START Dataset records
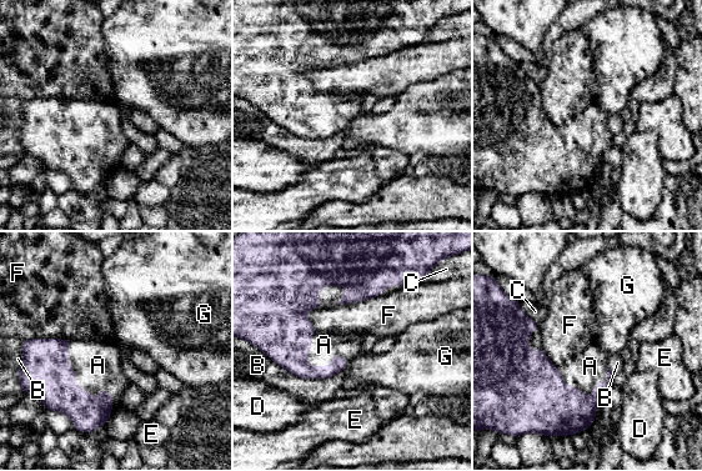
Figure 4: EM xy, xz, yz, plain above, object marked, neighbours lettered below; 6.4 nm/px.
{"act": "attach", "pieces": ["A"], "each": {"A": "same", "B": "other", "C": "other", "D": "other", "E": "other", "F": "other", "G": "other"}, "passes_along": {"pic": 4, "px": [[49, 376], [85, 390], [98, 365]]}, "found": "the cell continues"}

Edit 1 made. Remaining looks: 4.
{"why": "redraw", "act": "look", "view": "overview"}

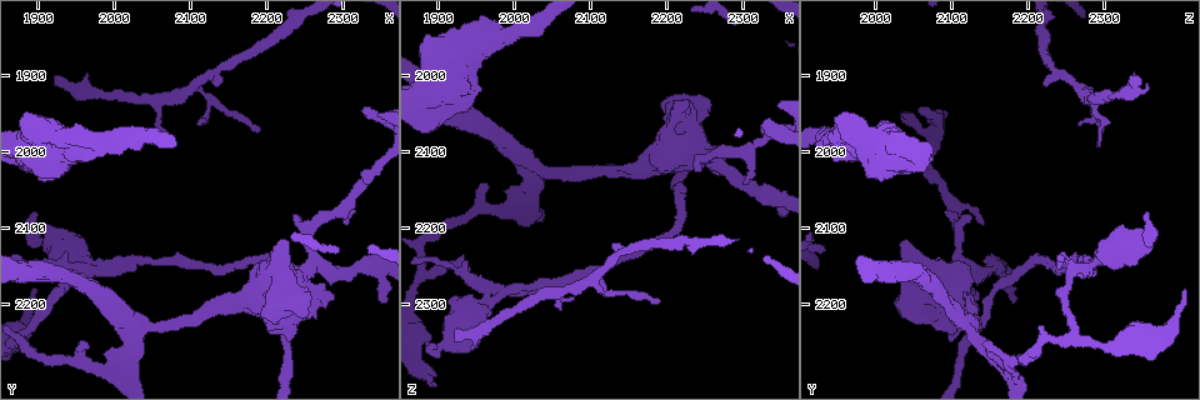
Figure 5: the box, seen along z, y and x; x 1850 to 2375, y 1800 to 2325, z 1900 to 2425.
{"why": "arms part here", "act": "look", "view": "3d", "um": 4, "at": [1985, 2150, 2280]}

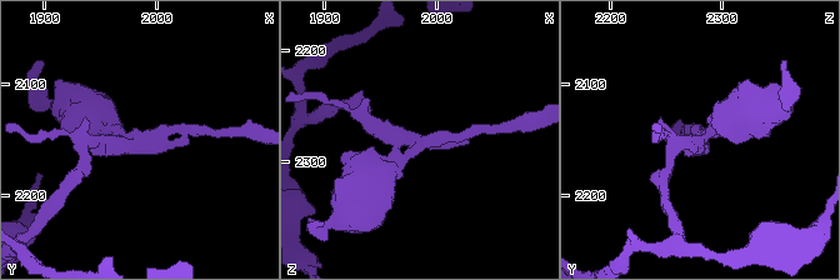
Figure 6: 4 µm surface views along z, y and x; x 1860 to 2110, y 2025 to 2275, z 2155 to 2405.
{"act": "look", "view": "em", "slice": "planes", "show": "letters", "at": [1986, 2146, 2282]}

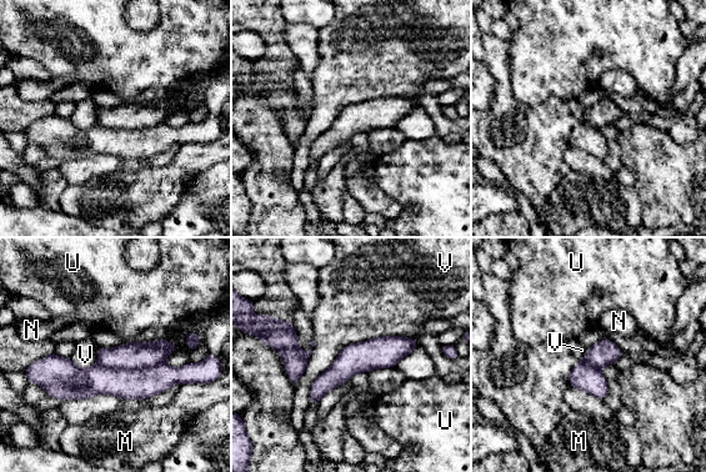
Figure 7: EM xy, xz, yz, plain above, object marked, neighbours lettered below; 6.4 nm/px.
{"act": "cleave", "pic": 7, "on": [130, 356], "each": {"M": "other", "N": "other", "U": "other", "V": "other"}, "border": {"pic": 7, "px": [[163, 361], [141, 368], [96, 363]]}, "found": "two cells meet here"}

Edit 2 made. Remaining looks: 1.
END Dataset records
START Dataset records
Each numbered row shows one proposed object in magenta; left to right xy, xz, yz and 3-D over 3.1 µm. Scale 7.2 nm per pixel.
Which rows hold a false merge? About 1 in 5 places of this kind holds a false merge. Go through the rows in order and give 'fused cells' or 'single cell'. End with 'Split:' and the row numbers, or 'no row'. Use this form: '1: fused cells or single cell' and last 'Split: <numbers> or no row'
END Dataset records
START Dataset records
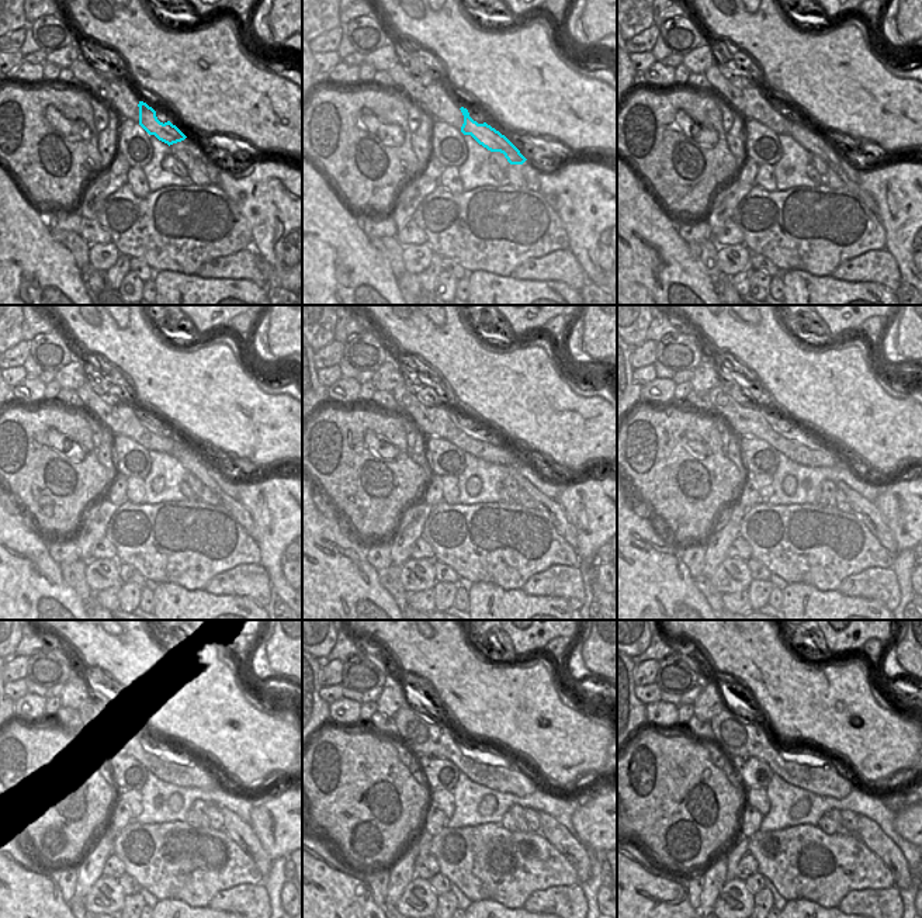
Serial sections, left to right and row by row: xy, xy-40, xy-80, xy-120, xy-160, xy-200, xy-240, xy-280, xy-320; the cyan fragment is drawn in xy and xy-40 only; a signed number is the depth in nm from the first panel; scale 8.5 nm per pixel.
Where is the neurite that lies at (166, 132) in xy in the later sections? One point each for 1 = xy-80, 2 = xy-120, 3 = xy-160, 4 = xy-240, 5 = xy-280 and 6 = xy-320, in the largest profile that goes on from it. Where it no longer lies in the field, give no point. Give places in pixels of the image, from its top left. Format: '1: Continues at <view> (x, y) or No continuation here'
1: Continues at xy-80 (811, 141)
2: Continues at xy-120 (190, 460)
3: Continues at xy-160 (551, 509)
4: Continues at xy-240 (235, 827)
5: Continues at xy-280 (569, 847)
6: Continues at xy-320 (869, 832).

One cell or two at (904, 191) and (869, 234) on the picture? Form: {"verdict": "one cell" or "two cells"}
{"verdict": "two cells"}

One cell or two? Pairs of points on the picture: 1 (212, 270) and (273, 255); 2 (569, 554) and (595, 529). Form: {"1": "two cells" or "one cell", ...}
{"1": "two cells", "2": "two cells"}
END Dataset records
> [Work required]
Among the entries, find each line that includes the string "right" and copy it.

> [Task solution]
Each numbered row shows one proposed object in magenta; left to right xy, xz, yz and 3-D over 3.1 µm. Scale 7.2 nm per pixel.
Serial sections, left to right and row by row: xy, xy-40, xy-80, xy-120, xy-160, xy-200, xy-240, xy-280, xy-320; the cyan fragment is drawn in xy and xy-40 only; a signed number is the depth in nm from the first panel; scale 8.5 nm per pixel.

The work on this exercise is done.